Asia seen gaining little if Fed cuts rates again


Andrea Ricci

Further interest rate cuts expected from the US Federal Reserve won’t offer much help to Asian economies struggling with the gloomy global environment, analysts said on Monday. “I think the risk is that the interest rate cuts don’t have much effect (in Asia),” said Rob Subbaraman, regional economist at Lehman Brothers in Tokyo.

After last week’s devastating attacks in US, the Fed is expected to cut rates aggressively to keep liquidity flowing in the financial markets and boost confidence. Some economists were betting the Fed would ease as early as Monday as US stocks resume trading for the first time since Tuesday.

Easy justification
There was justification for more rate cuts even before the attacks. “On a fundamental basis, all economists have now taken stock of what we’ve seen pre-September 11 and, I think it is important to note, all of the signs were of the US tipping toward recession in the first place,” David Fernandez, vice president at J P Morgan Chase. J P Morgan is now forecasting the US economy will contract by 1% in the third quarter and 1.5% in the fourth.

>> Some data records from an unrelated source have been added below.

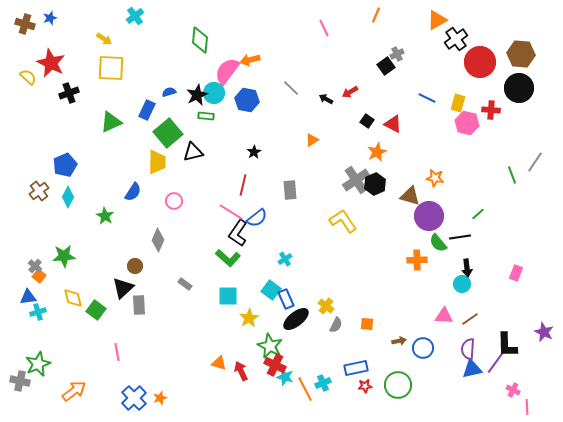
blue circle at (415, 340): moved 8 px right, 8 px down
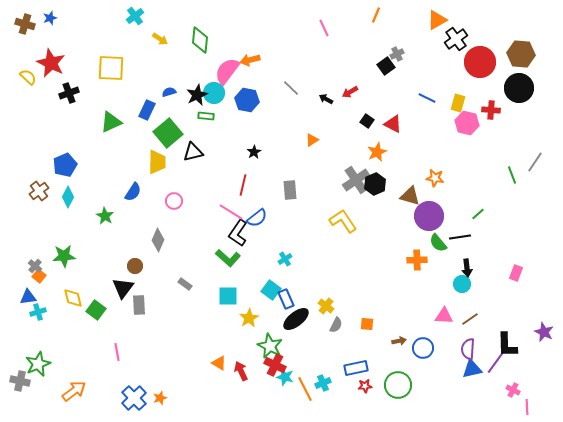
yellow arrow at (104, 39): moved 56 px right
black triangle at (123, 288): rotated 10 degrees counterclockwise
orange triangle at (219, 363): rotated 14 degrees clockwise
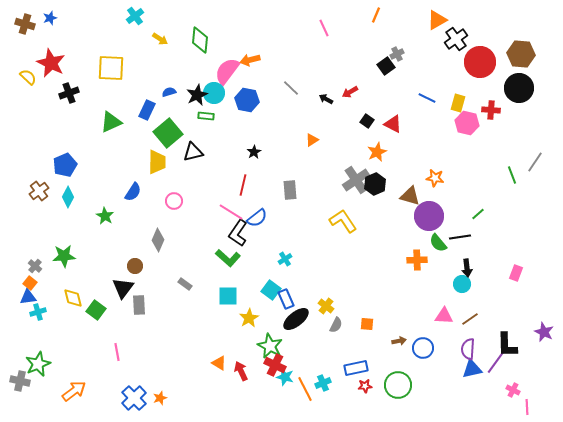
orange square at (39, 276): moved 9 px left, 7 px down
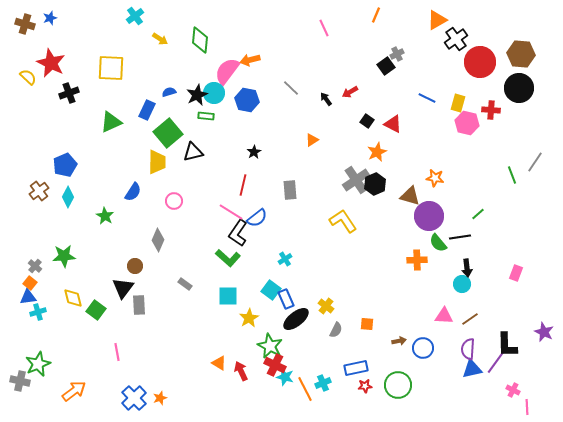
black arrow at (326, 99): rotated 24 degrees clockwise
gray semicircle at (336, 325): moved 5 px down
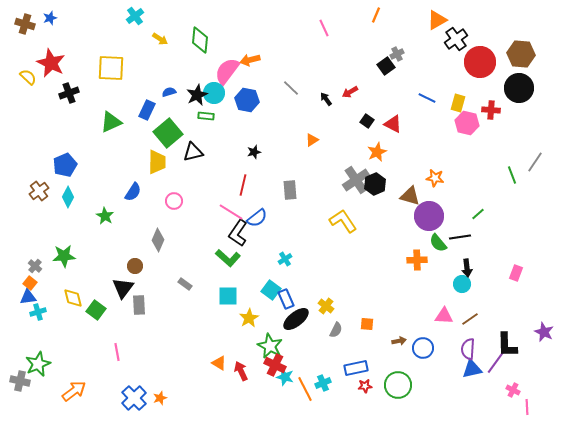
black star at (254, 152): rotated 16 degrees clockwise
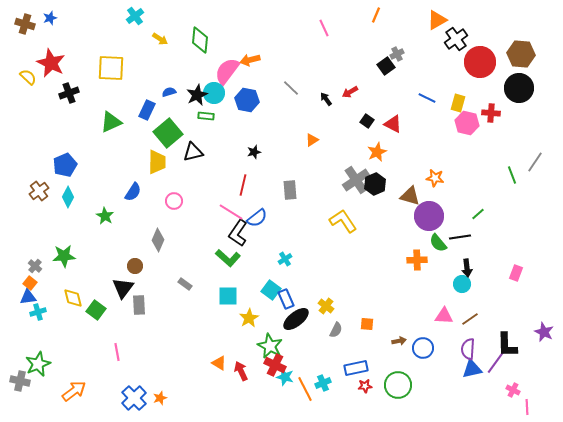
red cross at (491, 110): moved 3 px down
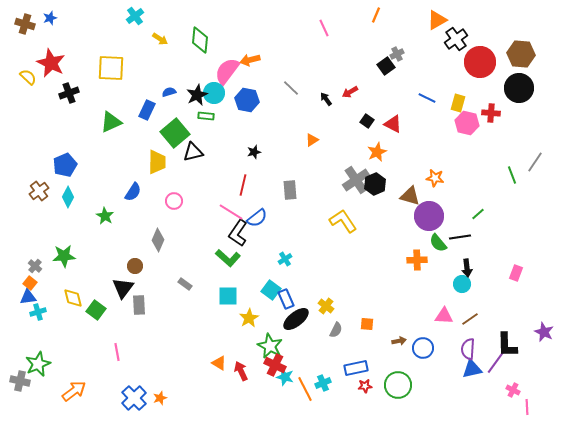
green square at (168, 133): moved 7 px right
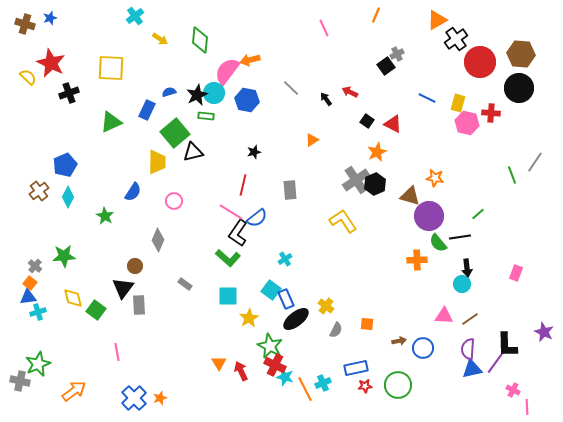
red arrow at (350, 92): rotated 56 degrees clockwise
orange triangle at (219, 363): rotated 28 degrees clockwise
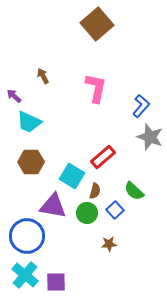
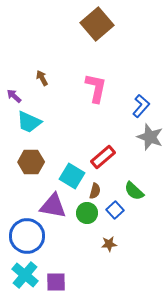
brown arrow: moved 1 px left, 2 px down
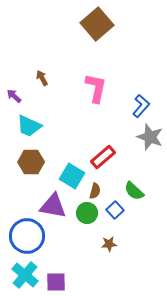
cyan trapezoid: moved 4 px down
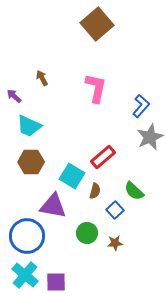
gray star: rotated 28 degrees clockwise
green circle: moved 20 px down
brown star: moved 6 px right, 1 px up
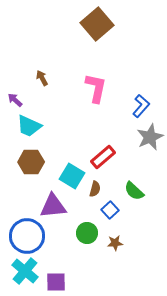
purple arrow: moved 1 px right, 4 px down
brown semicircle: moved 2 px up
purple triangle: rotated 16 degrees counterclockwise
blue square: moved 5 px left
cyan cross: moved 4 px up
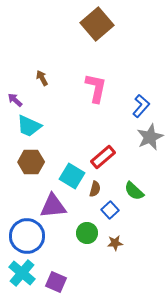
cyan cross: moved 3 px left, 2 px down
purple square: rotated 25 degrees clockwise
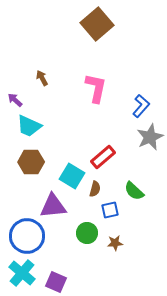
blue square: rotated 30 degrees clockwise
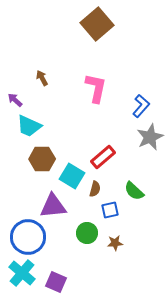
brown hexagon: moved 11 px right, 3 px up
blue circle: moved 1 px right, 1 px down
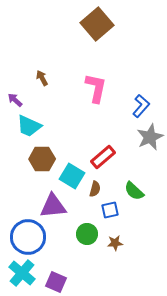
green circle: moved 1 px down
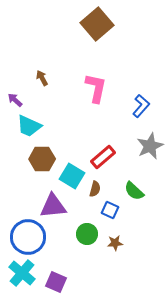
gray star: moved 9 px down
blue square: rotated 36 degrees clockwise
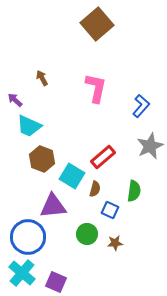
brown hexagon: rotated 20 degrees clockwise
green semicircle: rotated 125 degrees counterclockwise
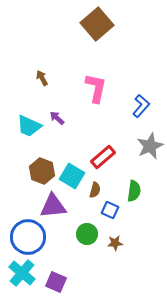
purple arrow: moved 42 px right, 18 px down
brown hexagon: moved 12 px down
brown semicircle: moved 1 px down
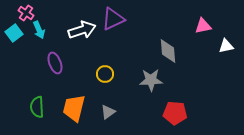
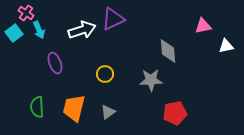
red pentagon: rotated 15 degrees counterclockwise
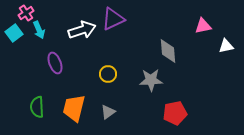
pink cross: rotated 21 degrees clockwise
yellow circle: moved 3 px right
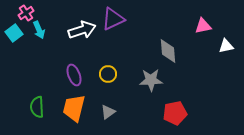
purple ellipse: moved 19 px right, 12 px down
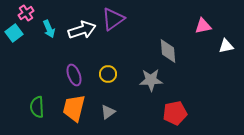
purple triangle: rotated 10 degrees counterclockwise
cyan arrow: moved 10 px right, 1 px up
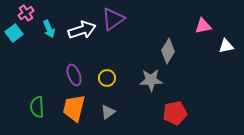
gray diamond: rotated 35 degrees clockwise
yellow circle: moved 1 px left, 4 px down
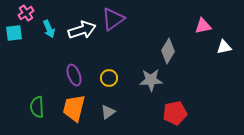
cyan square: rotated 30 degrees clockwise
white triangle: moved 2 px left, 1 px down
yellow circle: moved 2 px right
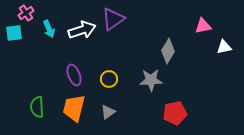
yellow circle: moved 1 px down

Further contraction in the first quarter of 2002 is quite possible. Industrial production fell for the 11th straight month in August and a consumer sentiment survey showed confidence at its lowest in eight years. Mr Fernandez said he didn’t believe the Fed was in a hurry to cut rates, but would ease the federal funds rate down to 2% by year end from 3.5% now.

Lehman Brothers’ Mr Subbaraman said his firm expected the Fed to cut rates by 50 basis points at its October 2 policy meeting and possibly by another 25 basis points in November or December. Meanwhile, in Japan, speculation is rife that the Bank of Japan will further loosen its already super easy policy after regular policy meeting on Thursday.

Asia effect
Whether the rate cuts actually help Asia’s economies is more in doubt. The cuts could support fragile sentiment and improve liquidity. “Interest rate cuts affect economies mainly through bank lending and many of the countries in Asia still have very weak banking systems. So I think it is fair to say that the interest rate channel may not be as strong as it has been in the past,” said Mr Subbaraman.

In the longer term, it is a question of when demand for Asian exports picks up, especially from the US. And that, it seems, could be a long way off.